## Records provided:
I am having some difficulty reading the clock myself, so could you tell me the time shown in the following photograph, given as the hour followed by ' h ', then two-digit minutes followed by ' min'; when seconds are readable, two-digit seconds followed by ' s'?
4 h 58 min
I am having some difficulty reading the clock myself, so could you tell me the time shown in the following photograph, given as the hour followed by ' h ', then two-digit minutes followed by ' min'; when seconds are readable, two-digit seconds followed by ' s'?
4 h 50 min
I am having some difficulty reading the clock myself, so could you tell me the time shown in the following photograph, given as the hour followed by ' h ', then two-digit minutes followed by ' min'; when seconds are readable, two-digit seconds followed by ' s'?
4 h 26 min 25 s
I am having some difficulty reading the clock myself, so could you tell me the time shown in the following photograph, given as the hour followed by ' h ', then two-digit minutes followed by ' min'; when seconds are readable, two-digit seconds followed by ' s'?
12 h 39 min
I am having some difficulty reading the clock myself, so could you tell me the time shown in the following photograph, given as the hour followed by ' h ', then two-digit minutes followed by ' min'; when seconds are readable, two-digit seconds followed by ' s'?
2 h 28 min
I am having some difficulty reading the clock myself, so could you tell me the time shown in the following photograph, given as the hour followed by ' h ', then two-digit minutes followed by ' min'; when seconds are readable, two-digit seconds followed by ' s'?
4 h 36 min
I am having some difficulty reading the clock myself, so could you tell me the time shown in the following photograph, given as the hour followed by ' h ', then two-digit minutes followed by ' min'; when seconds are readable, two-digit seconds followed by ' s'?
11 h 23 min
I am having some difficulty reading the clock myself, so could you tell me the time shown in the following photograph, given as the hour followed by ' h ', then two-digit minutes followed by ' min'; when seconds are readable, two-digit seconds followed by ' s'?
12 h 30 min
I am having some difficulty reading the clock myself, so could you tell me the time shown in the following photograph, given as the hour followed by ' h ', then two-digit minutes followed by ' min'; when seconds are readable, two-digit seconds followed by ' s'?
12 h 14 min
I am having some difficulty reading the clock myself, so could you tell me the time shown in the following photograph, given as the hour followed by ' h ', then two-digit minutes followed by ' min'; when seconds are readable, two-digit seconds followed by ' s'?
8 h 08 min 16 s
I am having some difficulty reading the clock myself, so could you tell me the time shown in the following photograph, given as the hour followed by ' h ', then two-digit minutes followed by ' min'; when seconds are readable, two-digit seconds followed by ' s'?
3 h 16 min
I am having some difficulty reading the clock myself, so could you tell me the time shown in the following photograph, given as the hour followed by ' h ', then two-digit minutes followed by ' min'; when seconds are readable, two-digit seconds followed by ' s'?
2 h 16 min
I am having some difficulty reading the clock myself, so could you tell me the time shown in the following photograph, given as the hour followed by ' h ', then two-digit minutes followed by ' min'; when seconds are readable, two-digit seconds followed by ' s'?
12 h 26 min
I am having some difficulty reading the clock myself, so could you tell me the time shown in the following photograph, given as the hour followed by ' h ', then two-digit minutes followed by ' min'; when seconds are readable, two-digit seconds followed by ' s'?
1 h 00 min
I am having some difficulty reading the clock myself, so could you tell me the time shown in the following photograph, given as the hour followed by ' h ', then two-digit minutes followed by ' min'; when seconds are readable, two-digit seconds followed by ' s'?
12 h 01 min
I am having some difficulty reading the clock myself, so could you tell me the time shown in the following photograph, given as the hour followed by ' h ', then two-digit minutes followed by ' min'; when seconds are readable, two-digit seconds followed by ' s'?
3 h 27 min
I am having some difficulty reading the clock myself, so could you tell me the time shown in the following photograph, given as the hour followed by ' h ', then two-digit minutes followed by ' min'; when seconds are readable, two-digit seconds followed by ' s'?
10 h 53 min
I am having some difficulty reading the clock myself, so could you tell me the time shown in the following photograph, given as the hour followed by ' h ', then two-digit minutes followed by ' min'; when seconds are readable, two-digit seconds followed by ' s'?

## Direction:
Can you rewrite all the records above with "difficulty" changed to "trouble" and nothing else altered?

## Completed exercise:
I am having some trouble reading the clock myself, so could you tell me the time shown in the following photograph, given as the hour followed by ' h ', then two-digit minutes followed by ' min'; when seconds are readable, two-digit seconds followed by ' s'?
4 h 58 min
I am having some trouble reading the clock myself, so could you tell me the time shown in the following photograph, given as the hour followed by ' h ', then two-digit minutes followed by ' min'; when seconds are readable, two-digit seconds followed by ' s'?
4 h 50 min
I am having some trouble reading the clock myself, so could you tell me the time shown in the following photograph, given as the hour followed by ' h ', then two-digit minutes followed by ' min'; when seconds are readable, two-digit seconds followed by ' s'?
4 h 26 min 25 s
I am having some trouble reading the clock myself, so could you tell me the time shown in the following photograph, given as the hour followed by ' h ', then two-digit minutes followed by ' min'; when seconds are readable, two-digit seconds followed by ' s'?
12 h 39 min
I am having some trouble reading the clock myself, so could you tell me the time shown in the following photograph, given as the hour followed by ' h ', then two-digit minutes followed by ' min'; when seconds are readable, two-digit seconds followed by ' s'?
2 h 28 min
I am having some trouble reading the clock myself, so could you tell me the time shown in the following photograph, given as the hour followed by ' h ', then two-digit minutes followed by ' min'; when seconds are readable, two-digit seconds followed by ' s'?
4 h 36 min
I am having some trouble reading the clock myself, so could you tell me the time shown in the following photograph, given as the hour followed by ' h ', then two-digit minutes followed by ' min'; when seconds are readable, two-digit seconds followed by ' s'?
11 h 23 min
I am having some trouble reading the clock myself, so could you tell me the time shown in the following photograph, given as the hour followed by ' h ', then two-digit minutes followed by ' min'; when seconds are readable, two-digit seconds followed by ' s'?
12 h 30 min
I am having some trouble reading the clock myself, so could you tell me the time shown in the following photograph, given as the hour followed by ' h ', then two-digit minutes followed by ' min'; when seconds are readable, two-digit seconds followed by ' s'?
12 h 14 min
I am having some trouble reading the clock myself, so could you tell me the time shown in the following photograph, given as the hour followed by ' h ', then two-digit minutes followed by ' min'; when seconds are readable, two-digit seconds followed by ' s'?
8 h 08 min 16 s
I am having some trouble reading the clock myself, so could you tell me the time shown in the following photograph, given as the hour followed by ' h ', then two-digit minutes followed by ' min'; when seconds are readable, two-digit seconds followed by ' s'?
3 h 16 min
I am having some trouble reading the clock myself, so could you tell me the time shown in the following photograph, given as the hour followed by ' h ', then two-digit minutes followed by ' min'; when seconds are readable, two-digit seconds followed by ' s'?
2 h 16 min
I am having some trouble reading the clock myself, so could you tell me the time shown in the following photograph, given as the hour followed by ' h ', then two-digit minutes followed by ' min'; when seconds are readable, two-digit seconds followed by ' s'?
12 h 26 min
I am having some trouble reading the clock myself, so could you tell me the time shown in the following photograph, given as the hour followed by ' h ', then two-digit minutes followed by ' min'; when seconds are readable, two-digit seconds followed by ' s'?
1 h 00 min
I am having some trouble reading the clock myself, so could you tell me the time shown in the following photograph, given as the hour followed by ' h ', then two-digit minutes followed by ' min'; when seconds are readable, two-digit seconds followed by ' s'?
12 h 01 min
I am having some trouble reading the clock myself, so could you tell me the time shown in the following photograph, given as the hour followed by ' h ', then two-digit minutes followed by ' min'; when seconds are readable, two-digit seconds followed by ' s'?
3 h 27 min
I am having some trouble reading the clock myself, so could you tell me the time shown in the following photograph, given as the hour followed by ' h ', then two-digit minutes followed by ' min'; when seconds are readable, two-digit seconds followed by ' s'?
10 h 53 min
I am having some trouble reading the clock myself, so could you tell me the time shown in the following photograph, given as the hour followed by ' h ', then two-digit minutes followed by ' min'; when seconds are readable, two-digit seconds followed by ' s'?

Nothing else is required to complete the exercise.